It Turns Out We All Live In A Prison

Did you see the new policy where Akron Public Schools is locking away some students cellphones?

We are starting at East, Buchtel and Ellet.

We have contracted with a company called Yondr for $43,450 to lease 2,475 locking pouches.

East and Buchtel’s campuses include grades six through 12, and Ellet is nine through 12. (What does that tell you about what the leaders think of different kids in different schools? They like Ellet kids more. I think they just forced Ellet into the program so it wouldn’t look like what it really is: a racist / classist program.)

I guess it’s already happening. They say the bags will be ready for use on February 27.

This is all under the guise of safety. This will make our schools safer.

I supposed there is some safety issue to it. But that’s certainly not the entire story. And it may not even be the driving factor.

The truth is: teachers can’t compete with phones. Their content is irrelevant. Their presentations are often dry and boring. Kids are underslept and underfed. Their homelives are tumultuous because 63% of Americans are living paycheck to paycheck.

Median household income in the United States was $67,521 in 2020, a decrease of 2.9 percent from the 2019 median of $69,560.

The median household income in Akron is $42,129.

The cost of living in Akron is 14% lower than the national average. But our Median household income is 39% lower in Akron than the national household income. ($69560 – $42129 = $27431. $27431 / $69560 = 0.394)

So if 63% of Americans are living paycheck to paycheck, the number of Akronites living paycheck to paycheck is much higher. SIGNIFICANTLY HIGHER.

This means there is more stress at home, which leads to more fighting, more alcoholism, more addiction, more crime, etc. I know one test Akron kids are getting better and better at: Increasing their ACEs score.

Our institutions are notoriously bad at innovating. So they just force us to do things we don’t want to do.

And that’s when more crime happens.

Here are 5 easy ways to get into these ridiculous Yondr pouches we are leasing for $17.55 each:

This video was the very first thing my Firestone senior showed us at dinner the day this policy was announced.

So now we are just making more criminals. I’m certain there is going to be some sort of punishment if you do these things to get into the pouch.

At their best, phones are a comfort. You can text a friend, look at a dog, talk to your mom. And now they are taking them away by force. At their worst, phones are an addiction.

The war on drugs is a war on addiction and the only thing it has done successfully is institutionalize racism. Of course this phone policy will be harder on minorities than white kids. That’s all this really comes down to. Black kids and poor kids are not sitting up straight and paying attention. What can we do? I KNOW! Take away their phones because they are just being lazy and ignorant.

This is going to make things worse. Not better. It’s going to push lower income kids further away because the system makes no sense to them. It will get them in more trouble. It’s madness.

How can we have lived through the largest protests in the history of America with Black Lives Matter and we still can’t even slightly grasp the racism at the foundation of everything we do in this country?

But let me leave you with this: The varnish is starting to rub off in all of society.

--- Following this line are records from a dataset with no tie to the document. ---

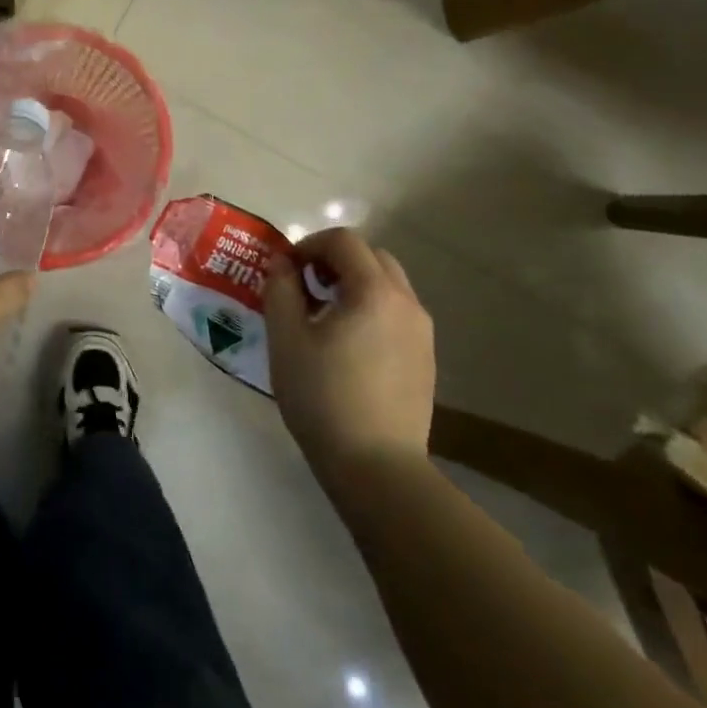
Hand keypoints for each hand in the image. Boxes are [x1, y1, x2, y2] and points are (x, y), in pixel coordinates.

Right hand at [263, 228, 435, 480]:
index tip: (286, 270)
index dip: (309, 244)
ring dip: (354, 283)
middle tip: (304, 286)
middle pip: (371, 256)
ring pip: (388, 284)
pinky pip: (396, 313)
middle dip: (334, 260)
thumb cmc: (322, 396)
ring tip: (323, 316)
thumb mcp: (286, 338)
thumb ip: (281, 289)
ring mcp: (421, 332)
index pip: (343, 241)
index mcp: (374, 291)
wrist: (376, 466)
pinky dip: (370, 308)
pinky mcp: (425, 358)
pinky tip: (347, 344)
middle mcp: (406, 302)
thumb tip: (282, 262)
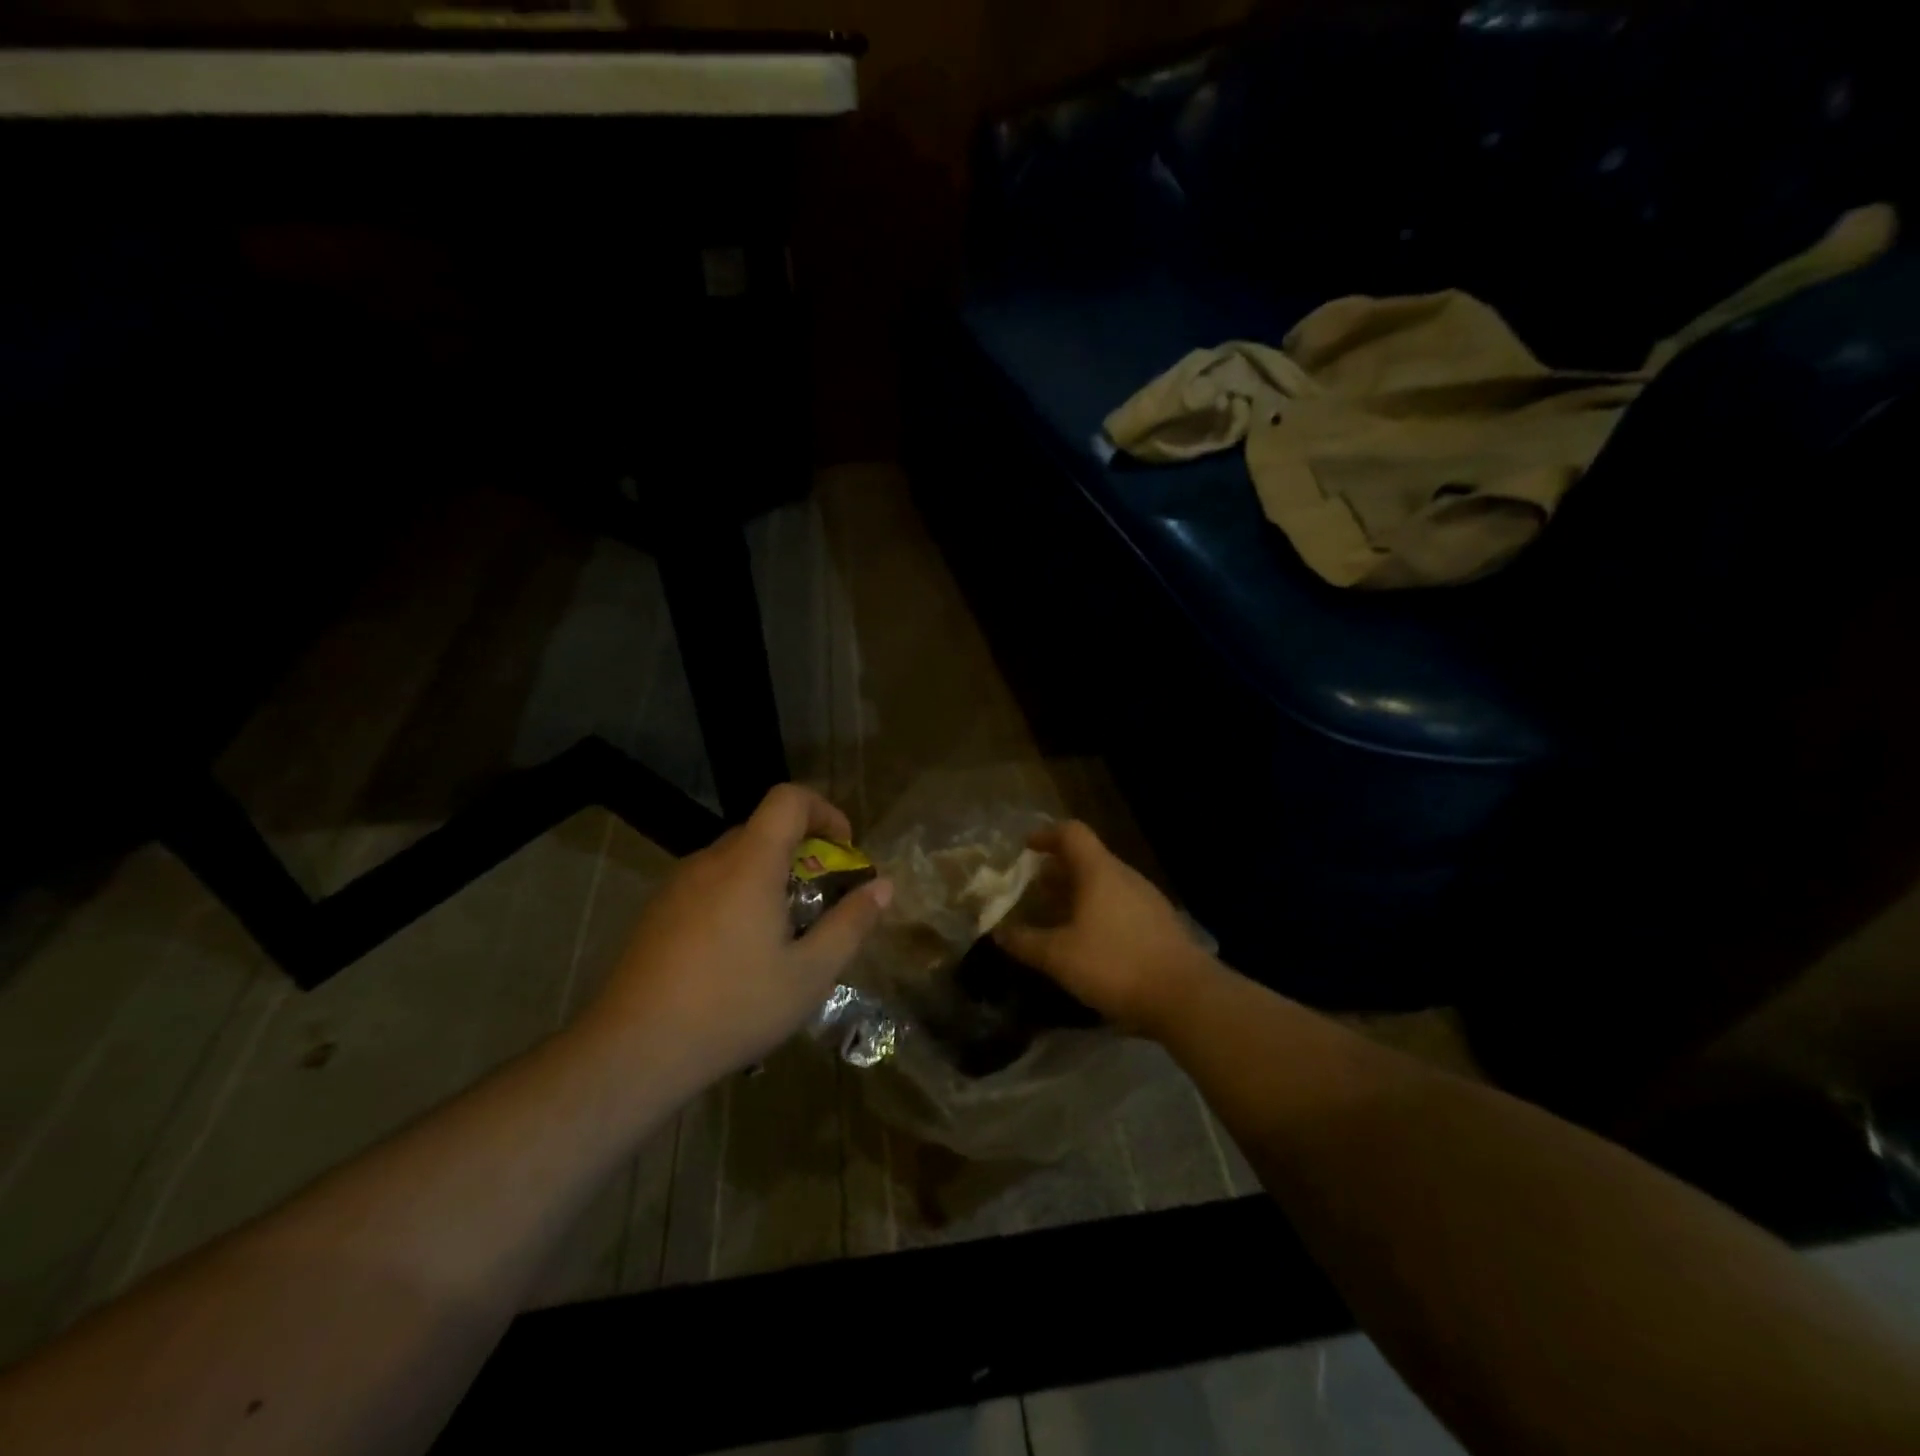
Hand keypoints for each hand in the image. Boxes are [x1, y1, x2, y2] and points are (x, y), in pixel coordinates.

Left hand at [579, 784, 891, 1086]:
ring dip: (768, 878)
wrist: (632, 1051)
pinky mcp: (656, 912)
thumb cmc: (733, 1007)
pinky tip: (736, 955)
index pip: (788, 799)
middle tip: (821, 901)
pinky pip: (708, 884)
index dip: (824, 811)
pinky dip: (736, 897)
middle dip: (802, 852)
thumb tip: (883, 887)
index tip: (844, 849)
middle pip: (763, 829)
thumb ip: (851, 924)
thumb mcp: (809, 975)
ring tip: (782, 935)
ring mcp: (676, 885)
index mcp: (749, 864)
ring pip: (735, 860)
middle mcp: (710, 861)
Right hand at [994, 821, 1215, 1035]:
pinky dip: (1096, 911)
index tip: (1025, 848)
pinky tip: (1087, 940)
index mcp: (1100, 871)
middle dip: (1057, 870)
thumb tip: (998, 933)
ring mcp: (1146, 899)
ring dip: (1077, 892)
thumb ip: (1026, 942)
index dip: (1046, 835)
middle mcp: (1124, 876)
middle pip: (1087, 858)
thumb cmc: (1115, 964)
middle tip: (1033, 888)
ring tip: (1055, 915)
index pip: (1072, 833)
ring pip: (1104, 883)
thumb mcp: (1059, 957)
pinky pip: (1119, 904)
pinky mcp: (1159, 924)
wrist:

In Ohio, compulsory education laws require children between the ages of 6 and 18 to attend school. And then what happens at 18? You get a 40 hour a week job that barely pays the bills (remember the 63% of Americans living paycheck to paycheck fact?). So they just keep us running and running and running.

They force us to live in over-priced boxes, going to increasingly irrelevant schools, and ending up in dead-end jobs that make us scrape and claw to get by. And what happens if you don’t follow that regiment? You go to prison.

As of January 2023, the United States has the second largest prison population in the world, and the sixth highest per-capita incarceration rate. One out of every 5 people imprisoned across the world is incarcerated in the United States. In 2018, the United States had the highest incarceration rate in the world, with 698 people incarcerated per 100,000; this includes the incarceration rate for adults or people tried as adults.

CAN’T YOU SEE IT!?

There is no freedom in America. It’s just a lifetime of moving from one prison to the next. And you’ll see… they will push the age of social security back so that we have to stay in our work prisons until we can’t physically package one more widget for Amazon.